In the last year—and particularly since the coronavirus pandemic reached the United States in March—news outlets have started taking a more critical stance. There are still gaps. Few reports openly state that the Trump administration has been caught lying, although they may note that an official said something “without evidence.” Wednesday’s Times, for instance, reported that “White House officials conceded on Tuesday that there had been an impression created that Mr. Trump was getting tested every day.” The report didn’t say that White House officials had lied about the extent of Trump’s testing.
But as reporters grow bolder about pointing out falsehoods, the sheer volume of lies emanating from the White House about the president’s condition have become the story. And that, in turn, has magnified a larger narrative about the Trump administration’s disastrous coronavirus response.
Trump could once short-circuit news cycles. He has, arguably, been trying to do that since being released from Walter Reed. With nothing on his schedule—contracting Covid-19 means executive time, all the time—and his political fortunes dimming by the hour, Trump has been tweeting nonstop. He publicly walked away from coronavirus stimulus talks, saying they would not resume until after the election, tanking the stock market in the process; he then, unsurprisingly, reversed course, practically begging Congress to give him some bill, any bill, to sign. His endless barrage of all-caps tweets has featured conspiracy theories about Barack Obama, Joe Biden, and Hillary Clinton “spying” on his campaign. He and his doctors have insisted that he is feeling fine and is free of symptoms.

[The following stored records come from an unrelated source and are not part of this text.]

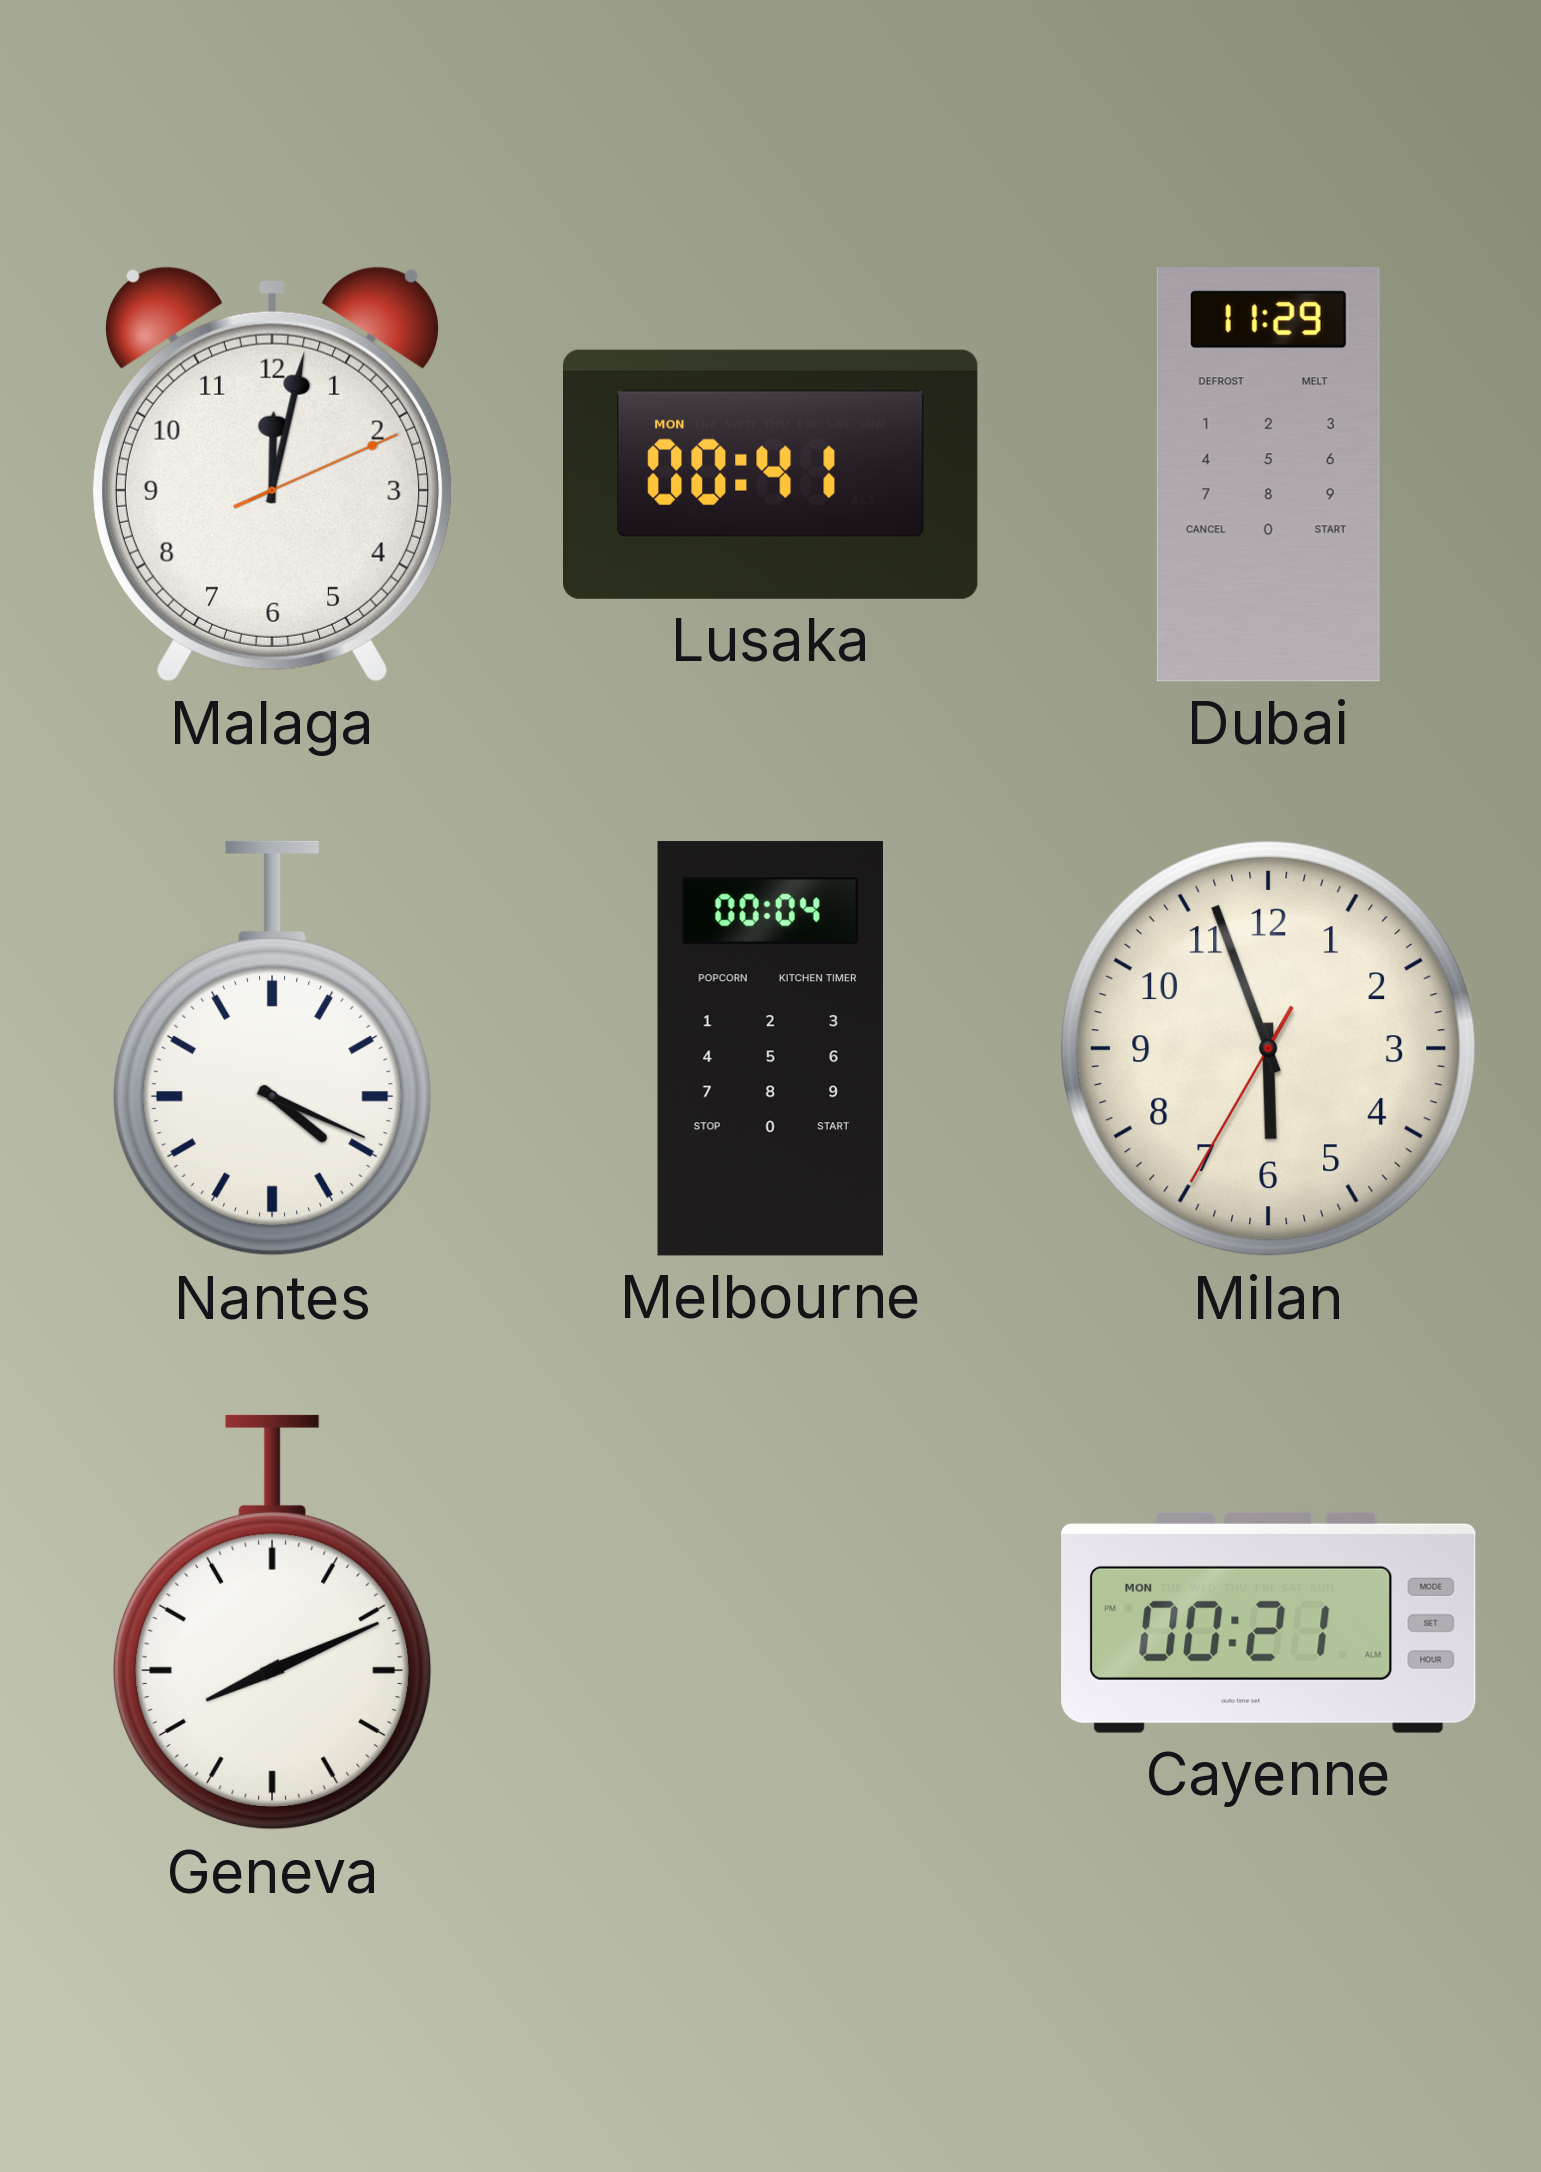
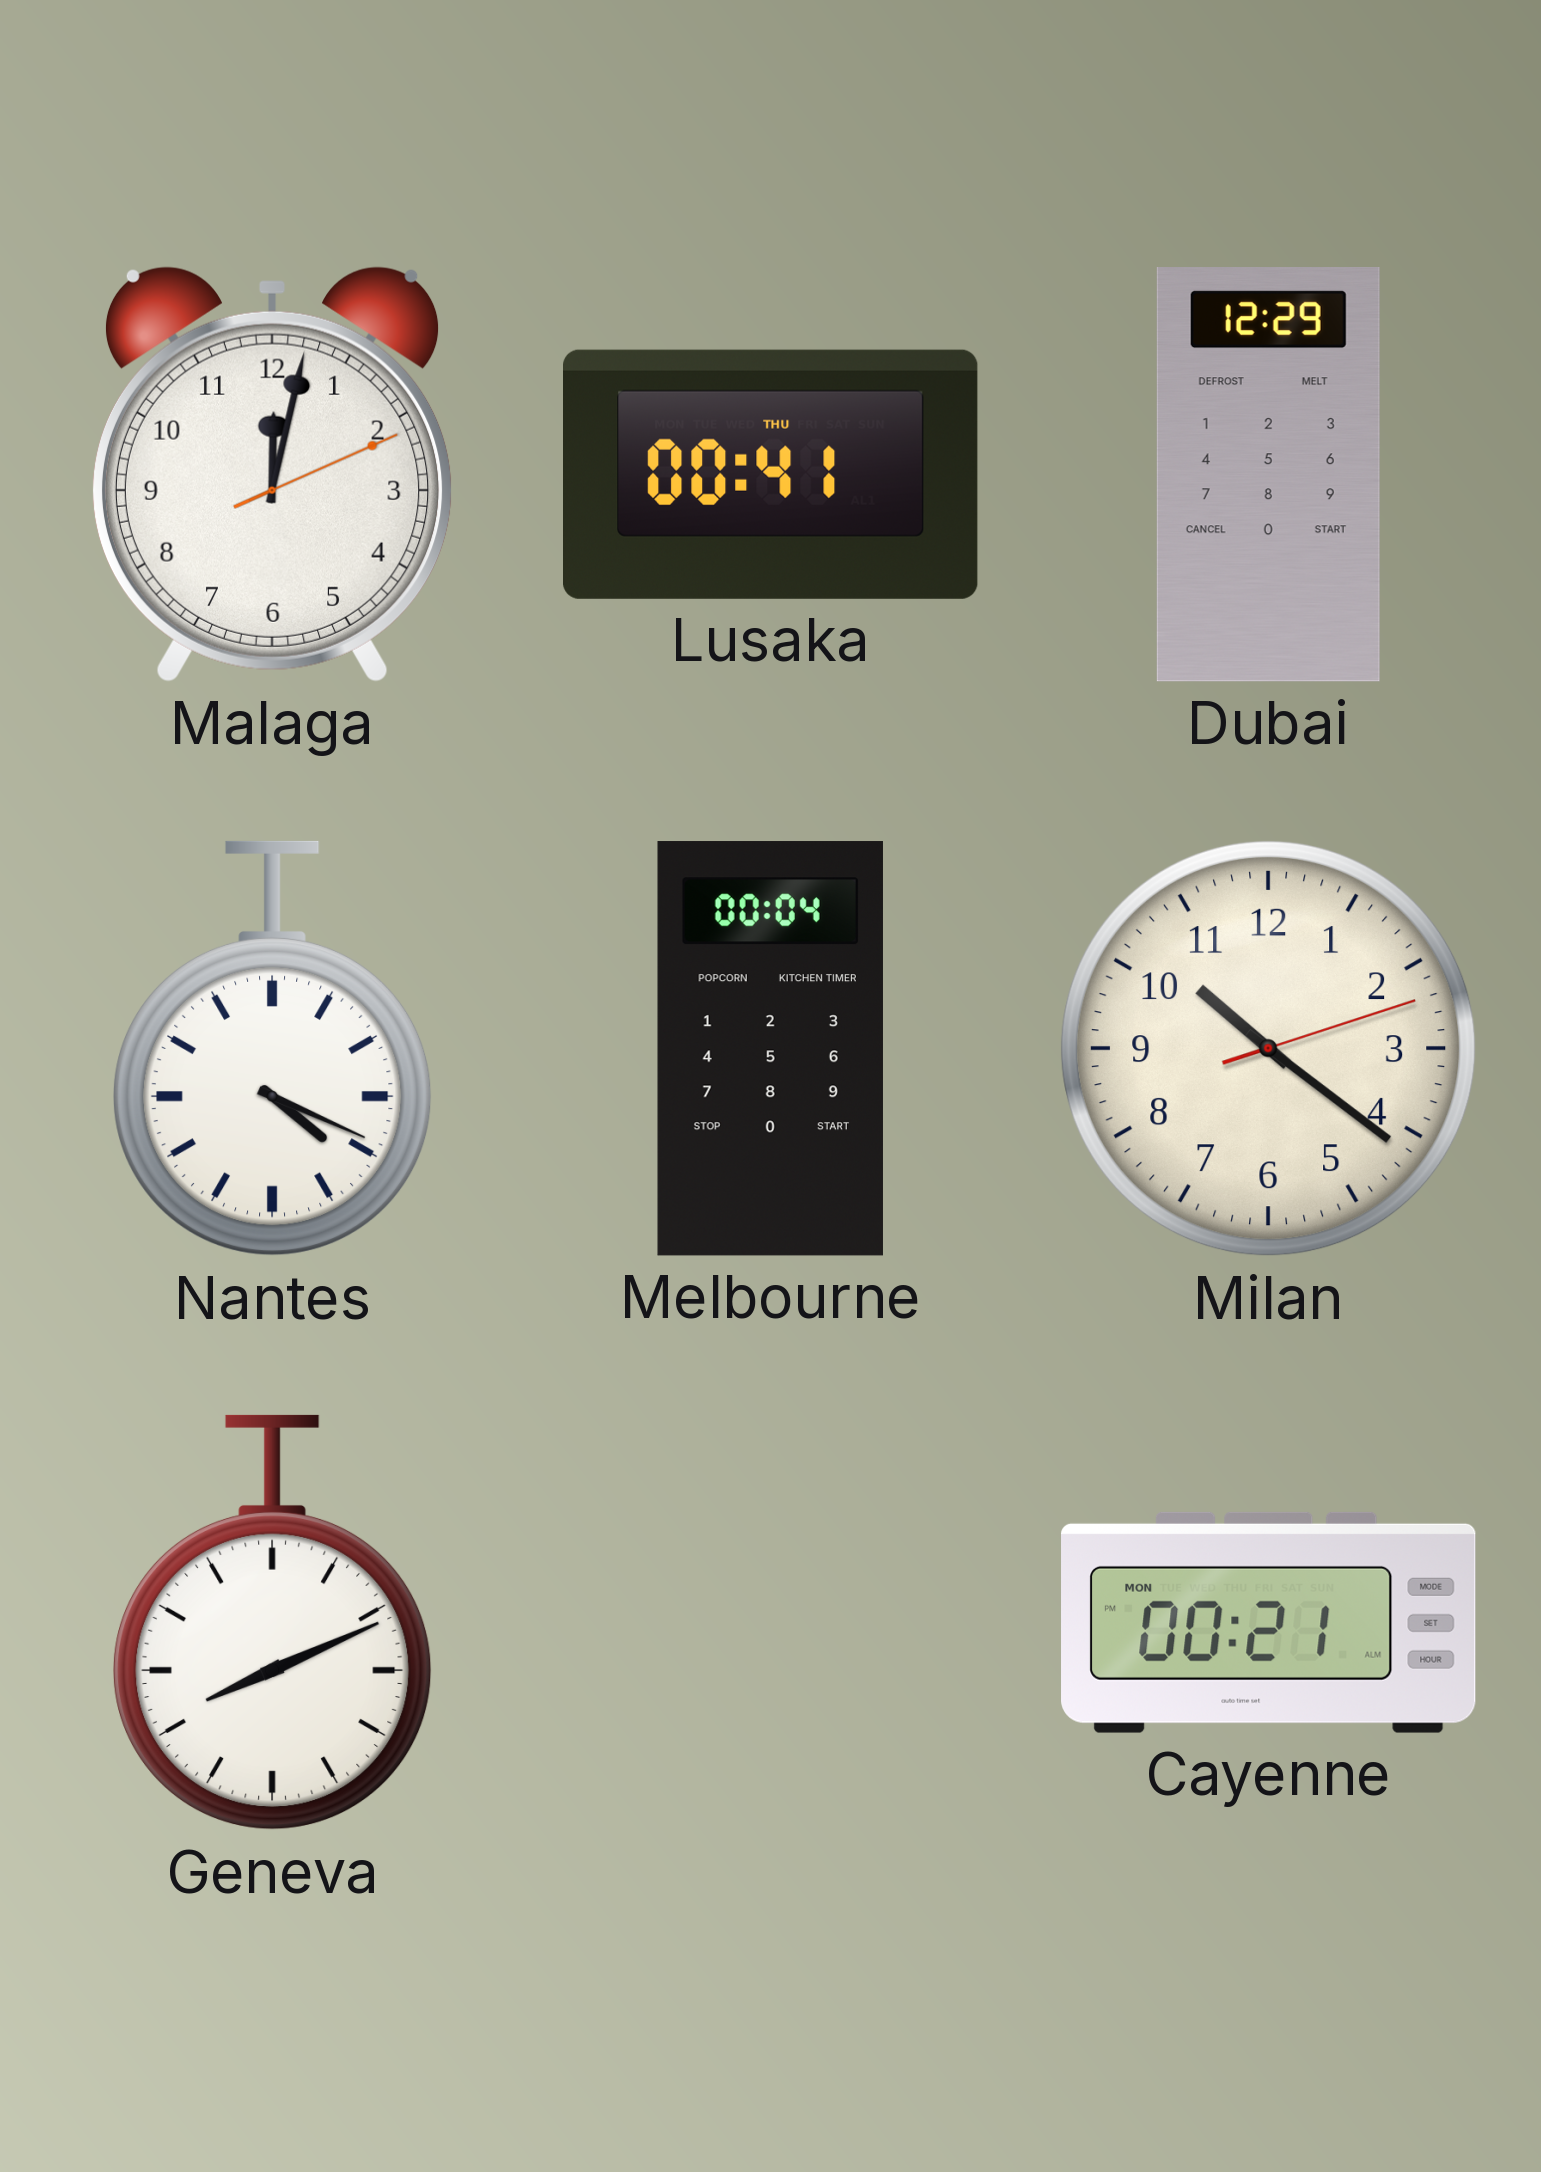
Lusaka date: MON -> THU
Dubai: 11:29 -> 12:29
Milan: 5:56 -> 10:21
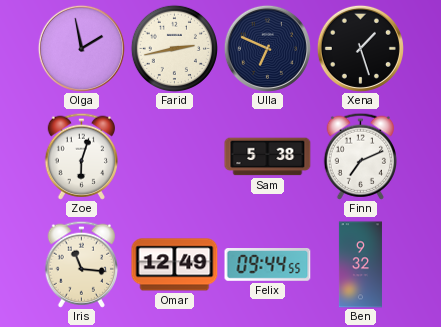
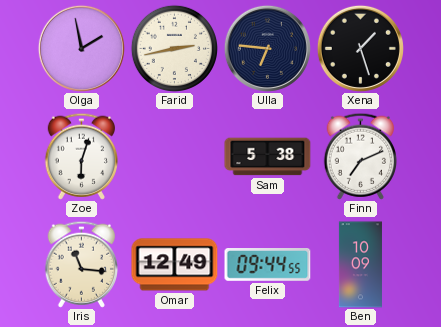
Ulla: 6:49 -> 6:46
Ben: 9:32 -> 10:09
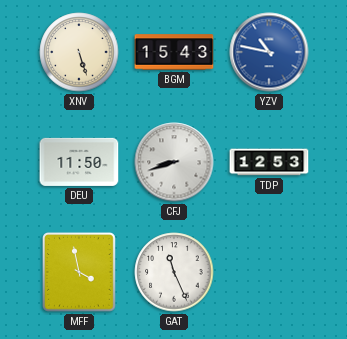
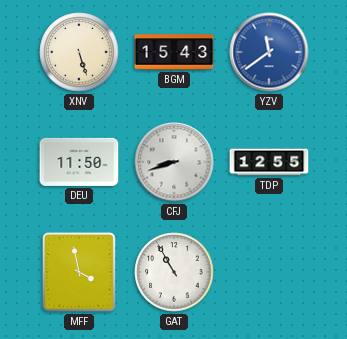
YZV: 10:47 -> 11:39
TDP: 12:53 -> 12:55
GAT: 11:26 -> 10:55
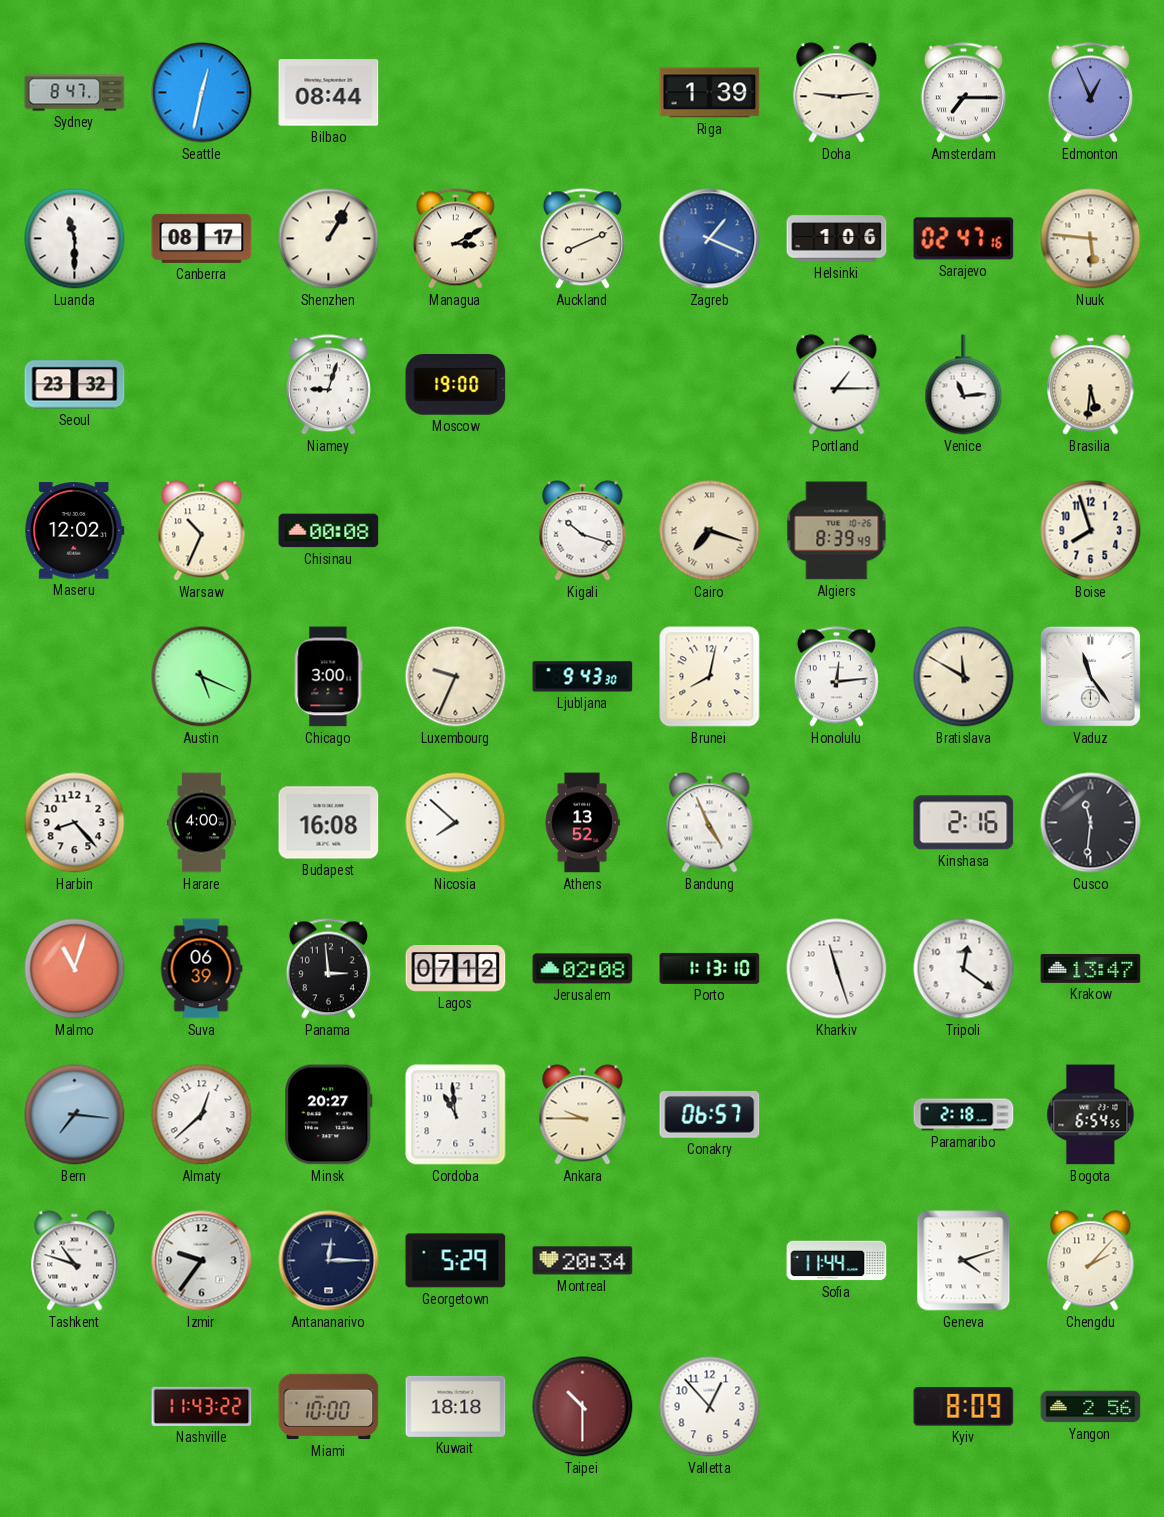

The behavior has triggered a wave of speculation and misinformation, both in the media and outside it, over whether Trump’s behavior is being driven by the medicine he’s on, his declining reelection prospects, or both. But Trump hasn’t been able to change the underlying story: The dominant narrative is that he has Covid-19, is losing the election, and is acting even more whacked-out than usual.
The news cycle itself is as exhausting as ever, and is still swallowing important stories like Trump’s tax returns. But as Covid-19 has swept through the White House, it’s also created one big story that Trump can’t escape: a story about his myriad failures in office and the increasing likelihood of electoral disaster.